Quando ocorreu a tragédia de Mariana, no dia 5 de novembro de 2015, o Fundo Brasil estava na fase inicial de apoio ao MovSAM (Movimento pelas Serras e Águas de Minas), que realiza a campanha “Água vale mais que minério no Quadrilátero Ferrífero em Minas Gerais”.
O grupo tem como tema central a mobilização da sociedade em torno de um debate que tem como foco a questão da mineração e o fato de que a política de desenvolvimento que vem se fortalecendo no Brasil afeta diretamente o direito das populações à água.
Além da questão da água, populações afetadas por tragédias como a de Mariana são violadas no direito à saúde, terra, trabalho, saneamento, informação e memória. E no direito a um modo de vida que depois de algumas obras e em situações como Mariana perdem de um dia para o outro. Um cenário grave e que levou o MovSAM a produzir o dossiê-denúncia “Sobre ameaças e violações ao direito humano à água no Quadrilátero Ferrífero-Aquífero, Minas Gerais”. O documento é um dos resultados do projeto apoiado pela fundação e que chega agora à fase final.

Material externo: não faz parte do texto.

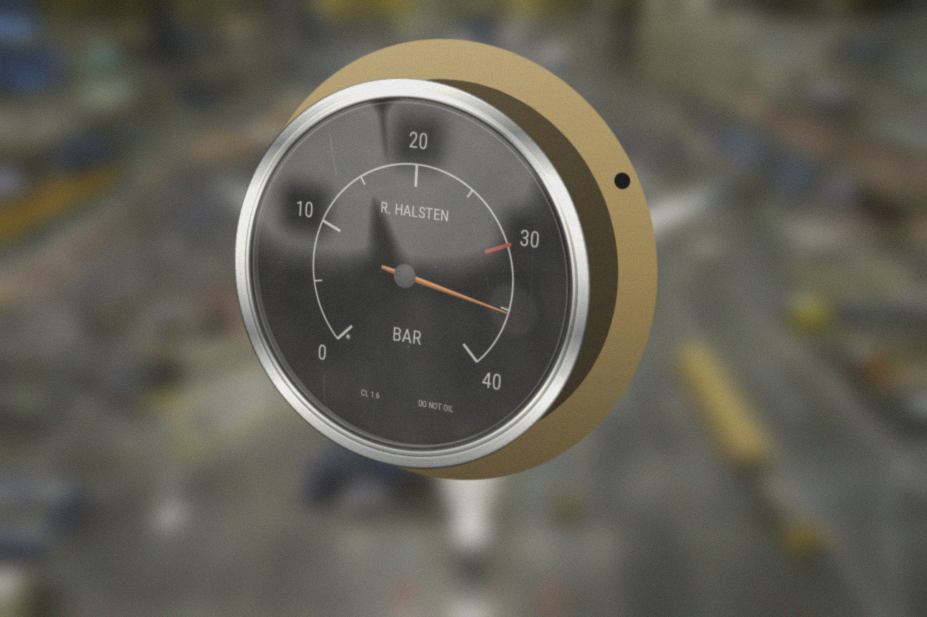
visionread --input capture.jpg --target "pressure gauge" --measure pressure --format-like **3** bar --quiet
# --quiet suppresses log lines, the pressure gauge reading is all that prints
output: **35** bar
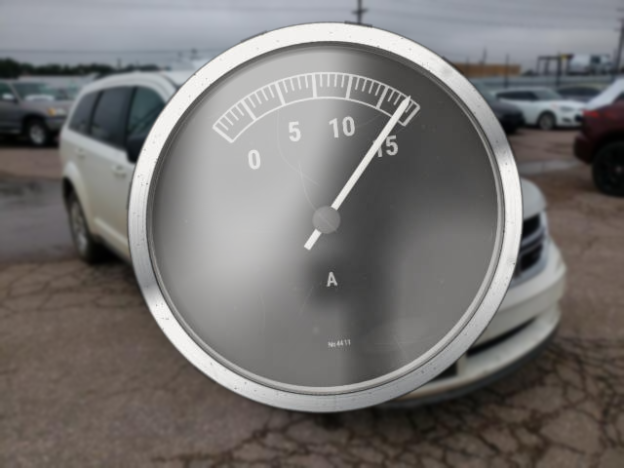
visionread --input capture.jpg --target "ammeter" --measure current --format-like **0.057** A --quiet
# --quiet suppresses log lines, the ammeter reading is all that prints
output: **14** A
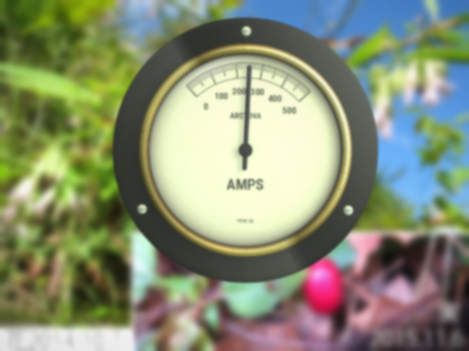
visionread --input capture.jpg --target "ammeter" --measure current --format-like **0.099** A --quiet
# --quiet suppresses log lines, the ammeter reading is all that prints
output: **250** A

As consequências do rompimento da barragem de Fundão chamam a atenção do mundo todo para os riscos da mineração e são exemplares dos impactos negativos que os grandes empreendimentos podem ter na vida de comunidades tradicionais e seus territórios.
Desde a fase do licenciamento até o rompimento da barragem, o caso de Mariana evidencia um padrão recorrente no Brasil em relação à mineração e às grandes obras em geral: o desrespeito aos direitos humanos. Lógica essa que não leva em conta questões como a desagregação de laços existentes nas comunidades; a poluição e a contaminação dos rios e dos territórios; a exploração dos trabalhadores e a criminalização dos grupos que rejeitam esse modelo.

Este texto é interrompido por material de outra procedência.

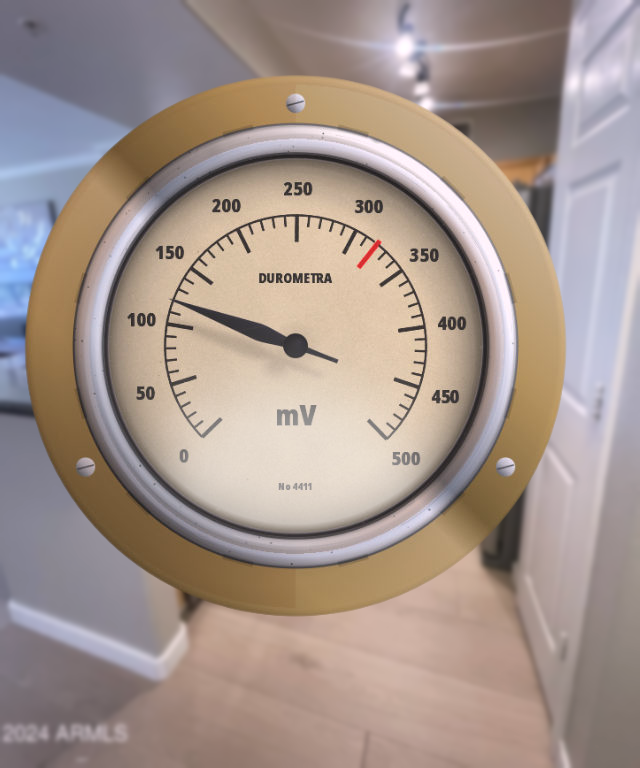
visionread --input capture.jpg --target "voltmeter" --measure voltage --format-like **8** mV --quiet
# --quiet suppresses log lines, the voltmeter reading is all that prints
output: **120** mV
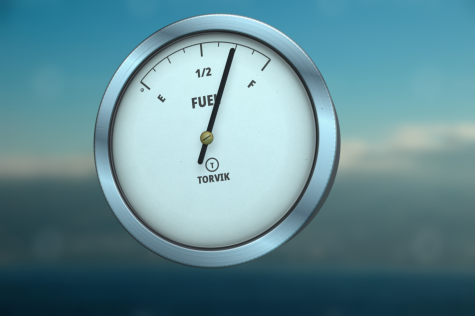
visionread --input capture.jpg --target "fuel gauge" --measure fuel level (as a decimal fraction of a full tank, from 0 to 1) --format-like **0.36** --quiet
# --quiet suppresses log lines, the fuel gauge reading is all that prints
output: **0.75**
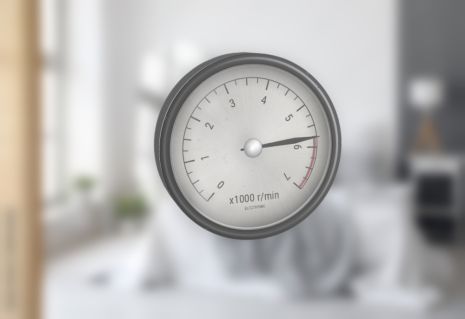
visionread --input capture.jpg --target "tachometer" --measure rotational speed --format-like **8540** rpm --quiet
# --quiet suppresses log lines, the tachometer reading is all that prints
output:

Os formatos também são repetidos no que se refere ao processo de mitigação dos danos causados pelos desastres decorrentes desse tipo de negócio. Em Mariana, isso é visível nas negociações individuais para ressarcimento dos afetados pelo rompimento da barragem e na marginalização dos movimentos sociais, por exemplo.
A tragédia de Mariana é emblemática devido a vários fatores, muitos deles expressos em números: o rompimento da barragem provocou o vazamento de 40 bilhões de litros de lama; causou a morte de 19 pessoas; deixou 1.500 desabrigados; e prejudicou a economia e o abastecimento de água em 27 município de Minas Gerais e do Espírito Santo.
No entanto, não é o único desastre recente provocado por projetos econômicos que não levam em consideração os direitos de quem vive nos territórios afetados. O próprio estado de Minas Gerais já sofreu com vários outros desastres, como o rompimento da Barragem de Macacos, em Nova Lima, que causou cinco mortes, degradação ambiental e assoreamento em 2001; e o rompimento da barragem da Herculano, em Itabirito, com três mortes, cursos d´água afetados e prejuízos à fauna e flora.
Em outras regiões, ativistas denunciam riscos e ameaças decorrentes de obras como o complexo Hidroelétrico de Belo Monte, que afeta os direitos fundamentais dos povos do Xingu; enfrentam violações provocadas pela empresa Vale e outras indústrias de mineração; acompanham o licenciamento ambiental de projetos como o Santa Quitéria, de exploração de urânio e fosfato no Ceará; e defendem os direitos dos atingidos por barragens em Rondônia.
Esses são alguns exemplos de resistência às violações distribuídos pelo país. Para o Fundo Brasil, é fundamental fortalecer essas organizações formadas por defensoras e defensores de direitos humanos que precisam ter voz e visibilidade para continuar a luta por mais justiça e igualdade.
Maíra Junqueira é coordenadora executiva adjunta e coordenadora de relacionamento com a sociedade do Fundo Brasil de Direitos Humanos.